Search code examples
amazon-web-servicesamazon-ec2amazon-efsdeep-learning-ami

how to use two aws ec2 instances(1 gpu and 1 cpu instance) with one storage to(run code, store/share files) & reduce cost


My team is using a gpu instance to run machine learning tensorflow based, yolo,computer vision applications and use it for training machine learning models also.. It costs 7$ an hour and has 8 gpu's. Was trying to reduce costs on it. We need 8 gpu's for faster training and sometimes many people can use different gpu's at the same time.

For our use case we are not using sometimes the gpu's(8 gpus) at all for atleast 1-2 weeks of a month. But a use of the gpu may arrive during that time but maynot also. So i wanted to know is there a way to edit the code and do all cpu intensive operations when gpu not needed through a low cost cpu instance. And turn on the gpu instance only when needed use it and then stop it when work done.
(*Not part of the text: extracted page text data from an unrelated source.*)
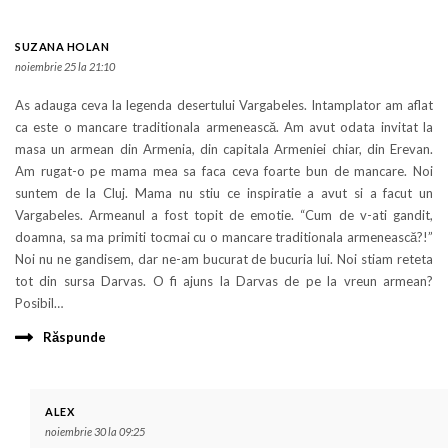
SUZANA HOLAN
noiembrie 25 la 21:10
As adauga ceva la legenda desertului Vargabeles. Intamplator am aflat
ca este o mancare traditionala armenească. Am avut odata invitat la
masa un armean din Armenia, din capitala Armeniei chiar, din Erevan.
Am rugat-o pe mama mea sa faca ceva foarte bun de mancare. Noi
suntem de la Cluj. Mama nu stiu ce inspiratie a avut si a facut un
Vargabeles. Armeanul a fost topit de emotie. “Cum de v-ati gandit,
doamna, sa ma primiti tocmai cu o mancare traditionala armenească?!”
Noi nu ne gandisem, dar ne-am bucurat de bucuria lui. Noi stiam reteta
tot din sursa Darvas. O fi ajuns la Darvas de pe la vreun armean?
Posibil…
Răspunde
ALEX
noiembrie 30 la 09:25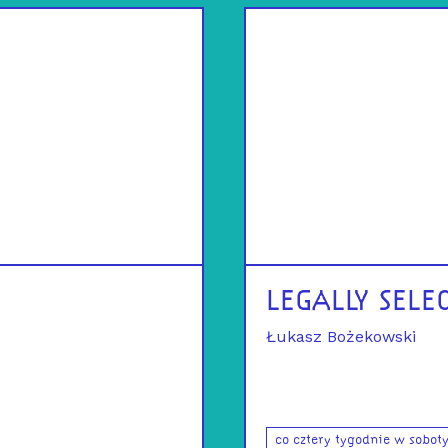
LEGALLY SELE
Łukasz Bożekowski
co cztery tygodnie w soboty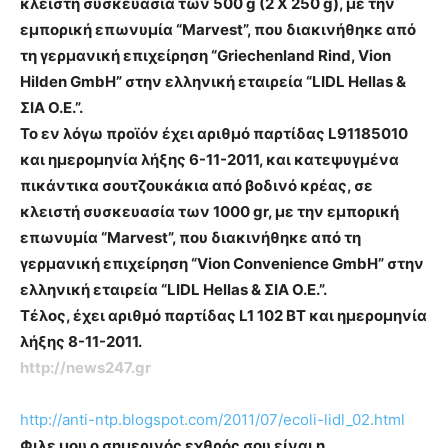
κλειστή συσκευασία των 500 g (2 Χ 250 g), με την
εμπορική επωνυμία “Marvest”, που διακινήθηκε από
τη γερμανική επιχείρηση “Griechenland Rind, Vion
Hilden GmbH” στην ελληνική εταιρεία “LIDL Hellas &
ΣΙΑ Ο.Ε.”.
Το εν λόγω προϊόν έχει αριθμό παρτίδας L91185010
και ημερομηνία λήξης 6-11-2011, και κατεψυγμένα
πικάντικα σουτζουκάκια από βοδινό κρέας, σε
κλειστή συσκευασία των 1000 gr, με την εμπορική
επωνυμία “Marvest”, που διακινήθηκε από τη
γερμανική επιχείρηση “Vion Convenience GmbH” στην
ελληνική εταιρεία “LIDL Hellas & ΣΙΑ Ο.Ε.”.
Τέλος, έχει αριθμό παρτίδας L1 102 BT και ημερομηνία
λήξης 8-11-2011.
http://news247.gr
http://anti-ntp.blogspot.com/2011/07/ecoli-lidl_02.html
Φιλε μου ο σημερινός εχθρός σου είναι η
I thought of using efs for putting code on the shared file system and then running from there but i read an article( https://www.jeffgeerling.com/blog/2018/getting-best-performance-out-amazon-efs ) where its written that i should never run code from network based drives because the speed can become really slow. So i dont know if its good to run machine learning application from efs file system. I was thinking of making virtual environments on folders in efs but i dont think that is a good idea.
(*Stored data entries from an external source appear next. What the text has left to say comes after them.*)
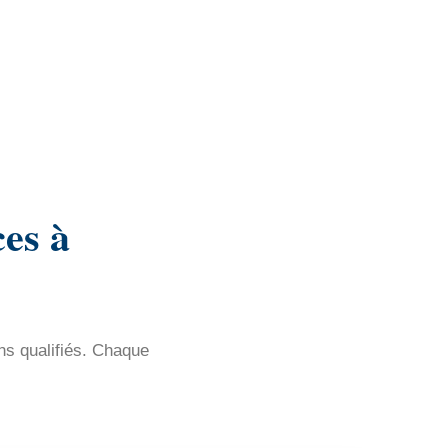
es à
ns qualifiés. Chaque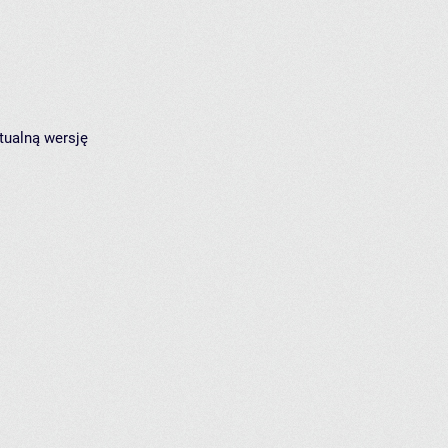
tualną wersję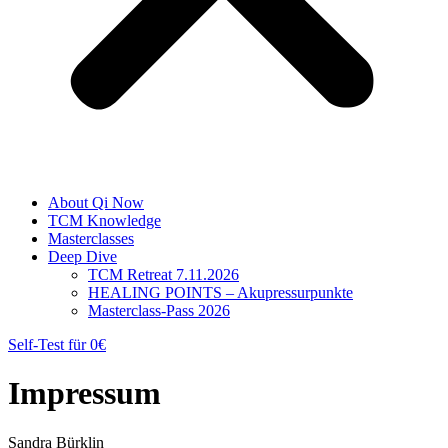
About Qi Now
TCM Knowledge
Masterclasses
Deep Dive
TCM Retreat 7.11.2026
HEALING POINTS – Akupressurpunkte
Masterclass-Pass 2026
Self-Test für 0€
Impressum
Sandra Bürklin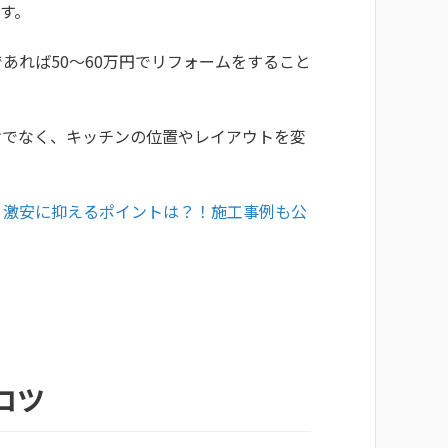
です。
あれば50〜60万円でリフォームをすること
けでなく、キッチンの位置やレイアウトを変
・激安に抑えるポイントは？！施工事例も公
コツ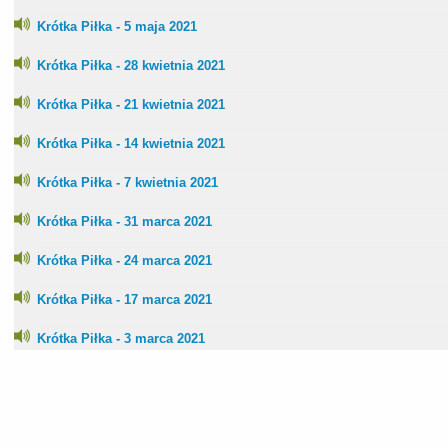
Krótka Piłka - 5 maja 2021
Krótka Piłka - 28 kwietnia 2021
Krótka Piłka - 21 kwietnia 2021
Krótka Piłka - 14 kwietnia 2021
Krótka Piłka - 7 kwietnia 2021
Krótka Piłka - 31 marca 2021
Krótka Piłka - 24 marca 2021
Krótka Piłka - 17 marca 2021
Krótka Piłka - 3 marca 2021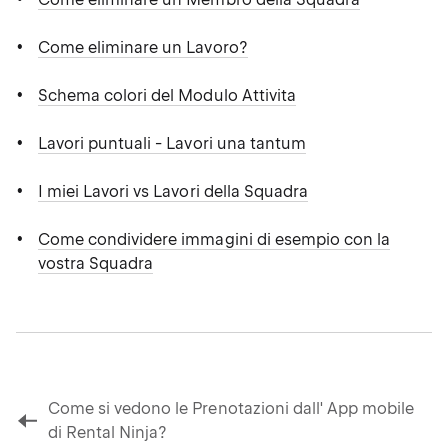
Come eliminare un Lavoro?
Schema colori del Modulo Attivita
Lavori puntuali - Lavori una tantum
I miei Lavori vs Lavori della Squadra
Come condividere immagini di esempio con la
vostra Squadra
Come si vedono le Prenotazioni dall' App mobile
di Rental Ninja?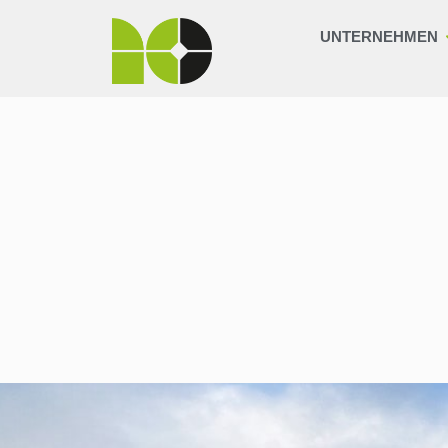
UNTERNEHMEN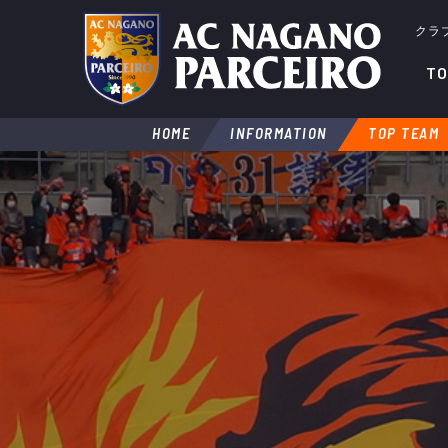
クラ
TO
HOME
INFORMATION
TOP TEAM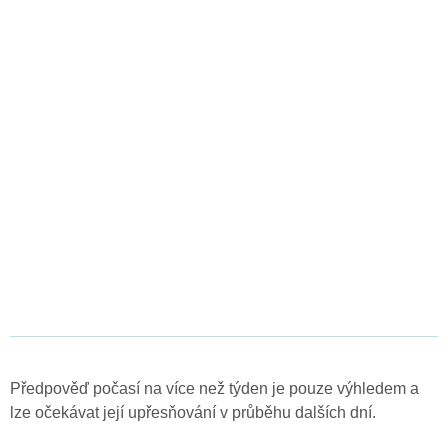
Předpověď počasí na více než týden je pouze výhledem a
lze očekávat její upřesňování v průběhu dalších dní.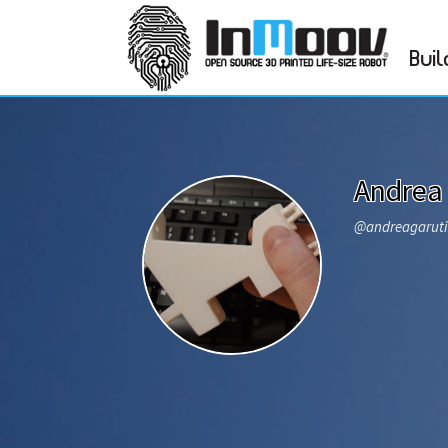
Buil
Andrea 
@andreagarut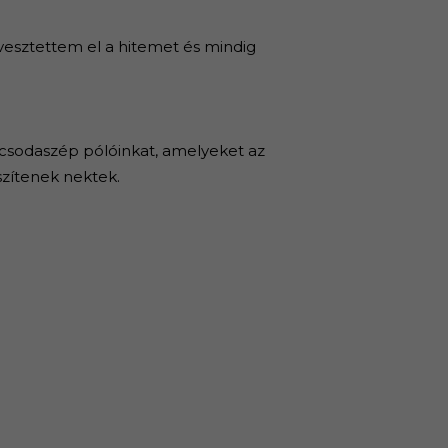
vesztettem el a hitemet és mindig
 csodaszép pólóinkat, amelyeket az
szítenek nektek.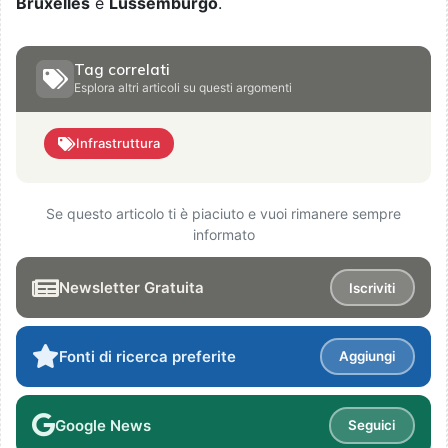
Bruxelles
e
Lussemburgo
.
Tag correlati
Esplora altri articoli su questi argomenti
Infrastruttura
Se questo articolo ti è piaciuto e vuoi rimanere sempre
informato
Newsletter Gratuita
Iscriviti
Fonti di ricerca preferite
Aggiungi
Google News
Seguici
Could anyone suggest good ways of achieving this and reduce costs. And if you are suggesting to use an instance with lower number of gpu's that i have considered but we sometimes need 8 gpu's for faster training but we dont use the gpus at all for 1-2 weeks but the costs are still incurred.
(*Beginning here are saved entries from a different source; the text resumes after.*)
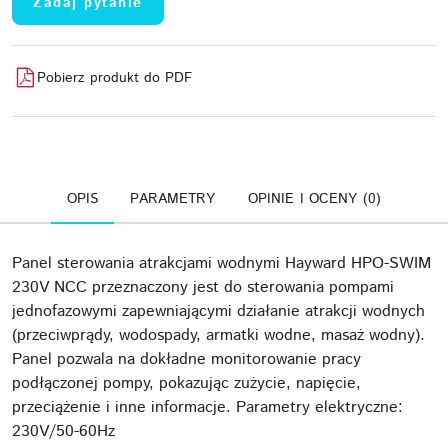
Zadaj pytanie
Pobierz produkt do PDF
OPIS
PARAMETRY
OPINIE I OCENY (0)
Panel sterowania atrakcjami wodnymi Hayward HPO-SWIM
230V NCC przeznaczony jest do sterowania pompami
jednofazowymi zapewniającymi działanie atrakcji wodnych
(przeciwprądy, wodospady, armatki wodne, masaż wodny).
Panel pozwala na dokładne monitorowanie pracy
podłączonej pompy, pokazując zużycie, napięcie,
przeciążenie i inne informacje. Parametry elektryczne:
230V/50-60Hz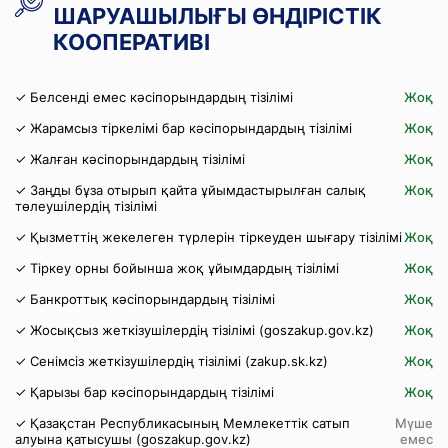
ШАРУАШЫЛЫҒЫ ӨНДІРІСТІК
КООПЕРАТИВІ
✓ Белсенді емес кәсіпорындардың тізілімі
Жоқ
✓ Жарамсыз тіркелімі бар кәсіпорындардың тізілімі
Жоқ
✓ Жалған кәсіпорындардың тізілімі
Жоқ
✓ Заңды бұза отырып қайта ұйымдастырылған салық
Жоқ
төлеушілердің тізілімі
✓ Қызметтің жекелеген түрлерін тіркеуден шығару тізілімі
Жоқ
✓ Тіркеу орны бойынша жоқ ұйымдардың тізілімі
Жоқ
✓ Банкроттық кәсіпорындардың тізілімі
Жоқ
✓ Жосықсыз жеткізушілердің тізілімі (goszakup.gov.kz)
Жоқ
✓ Сенімсіз жеткізушілердің тізілімі (zakup.sk.kz)
Жоқ
✓ Қарызы бар кәсіпорындардың тізілімі
Жоқ
✓ Қазақстан Республикасының Мемлекеттік сатып
Мүше
алуына қатысушы (goszakup.gov.kz)
емес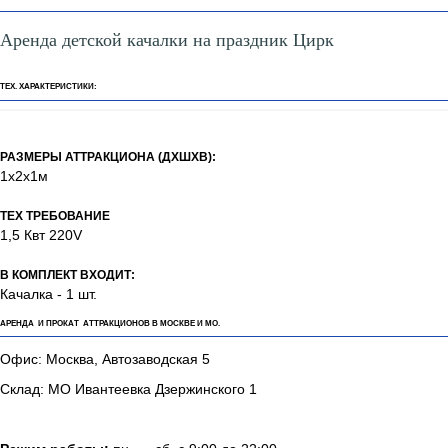
Аренда детской качалки на праздник Цирк
ТЕХ. ХАРАКТЕРИСТИКИ:
РАЗМЕРЫ АТТРАКЦИОНА (ДХШХВ):
1х2х1м
ТЕХ ТРЕБОВАНИЕ
1,5 Квт 220V
В КОМПЛЕКТ ВХОДИТ:
Качалка - 1 шт.
АРЕНДА И ПРОКАТ АТТРАКЦИОНОВ В МОСКВЕ И МО.
Офис: Москва, Автозаводская 5
Склад: МО Ивантеевка Дзержинского 1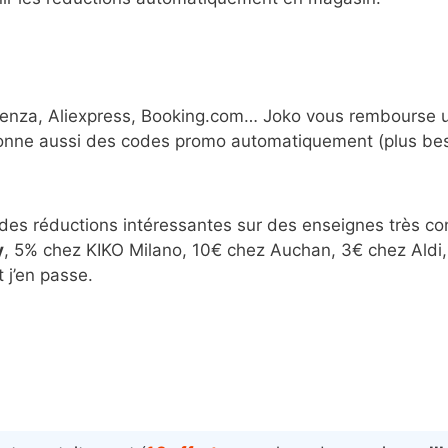
renza, Aliexpress, Booking.com… Joko vous rembourse 
onne aussi des codes promo automatiquement (plus be
 des réductions intéressantes sur des enseignes très c
y
, 5% chez KIKO Milano, 10€ chez Auchan, 3€ chez Aldi
j’en passe.
: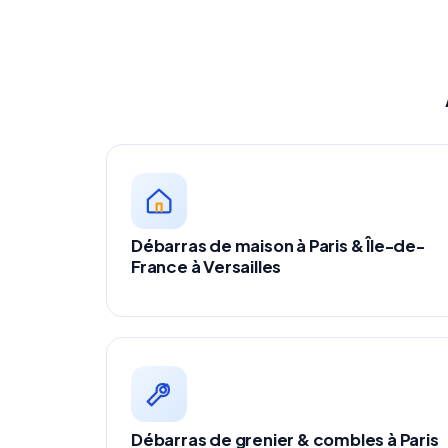
Débarras de maison à Paris & Île-de-
France à Versailles
Débarras de grenier & combles à Paris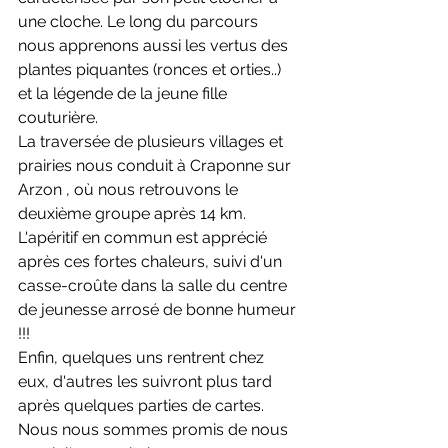
une cloche. Le long du parcours 
nous apprenons aussi les vertus des 
plantes piquantes (ronces et orties..) 
et la légende de la jeune fille 
couturière.
La traversée de plusieurs villages et 
prairies nous conduit à Craponne sur 
Arzon , où nous retrouvons le 
deuxième groupe après 14 km.
L'apéritif en commun est apprécié 
après ces fortes chaleurs, suivi d'un 
casse-croûte dans la salle du centre 
de jeunesse arrosé de bonne humeur 
!!!
Enfin, quelques uns rentrent chez 
eux, d'autres les suivront plus tard 
après quelques parties de cartes.
Nous nous sommes promis de nous 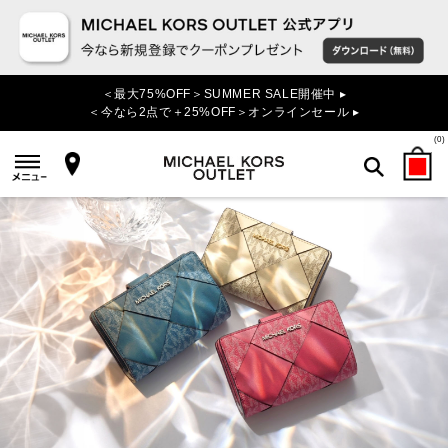
＜最大75%OFF＞SUMMER SALE開催中 ▸
＜今なら2点で＋25%OFF＞オンラインセール ▸
(
0
)
検索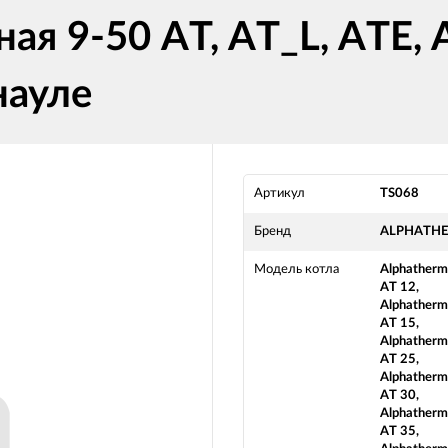
ая 9-50 AT, AT_L, ATE,
ауле
Артикул
TS068
Бренд
ALPHATH
Модель котла
Alphatherm
AT 12,
Alphatherm
AT 15,
Alphatherm
AT 25,
Alphatherm
AT 30,
Alphatherm
AT 35,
Please suggest a way on how to achieve a low cost for this use case without using spot or reserved instances. Thanks in advance


Solution

  • A few thoughts:

    • GPU instances now allow hibernation, so when launching your GPU select the new Stop Instance behavior 'hibernate' which will let you turn it off for 2 weeks but spin it up quickly if necessary
    • If you only have one instance, look into using EBS for data storage with a high volume of provisioned iops to move data on/off your instance quickly
    • Alternately, move your model to Sagemaker to ensure you are only charged for GPU use when you are actively training your model
    • If you are applying your model (inferencing) move that workload to a cheap instance. A trained yolo model can run inferencing on very small CPU instances, no need for a GPU for that part of the workload at all.